The series title refers to a phrase which, although traditionally attributed to the writer Mark Twain, is apocryphal and never actually appears in work by the American author. In this opening show, curated by Tamar Garb, Picasso’s emblematic work is juxtaposed with African Guernica, a work by artist Dumile Feni (Worcester, South Africa, 1942 – New York, 1991), who was a key figure in African modernity.

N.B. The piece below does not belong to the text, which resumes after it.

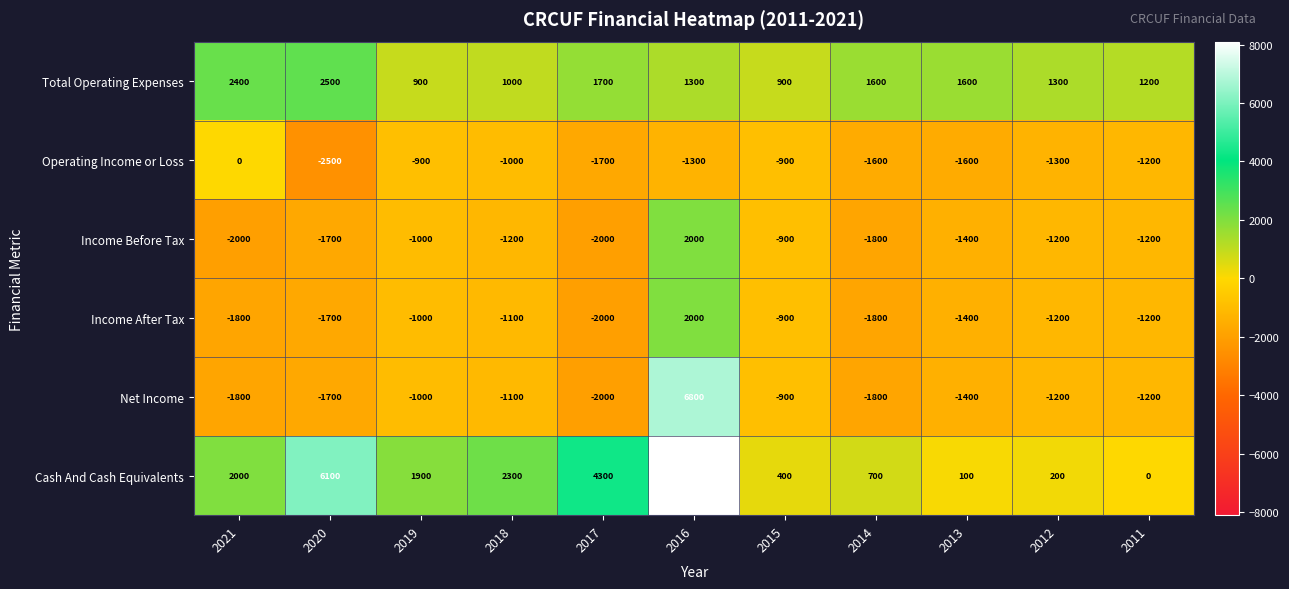

At which category is the sum across all series the highest?

2016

Alongside Feni’s monumental drawing are five other works by this artist which arrive from major South African institutions, including the University of Fort Hare, the Norval Foundation and the Wits Art Museum, in addition to private collections. Furthermore, they are displayed with four of Picasso’s preparatory drawings from Guernica, works which are part of the Museo Reina Sofía Collections.


Dumile Feni
Dumile Feni, You Wouldn’t Know God if he Spat in your Eye, 1975, detail. Ink, pencil, crayon, plastic laminate, 26 × 5.300 cm. Wits Art Museo Collection, Johannesburg. ©Estate Dumile Feni and Dumile Feni Family Trust 

As Museo Reina Sofía director, Manuel Segade, explained: “African Guernica represents a significant time in the crisis of modernity, the time of Apartheid in South Africa, one of the limits of the modern project”. Meanwhile, the show’s curator, Tamar Garb, was keen to stress how Dumile Feni “is a modern artist who used drawing materials on an almost unprecedented scale worldwide at that time”. “If we observe drawing practices globally in the 1960s, very few artists worked on such an epic, monumental scale as Dumile in that period”, she added.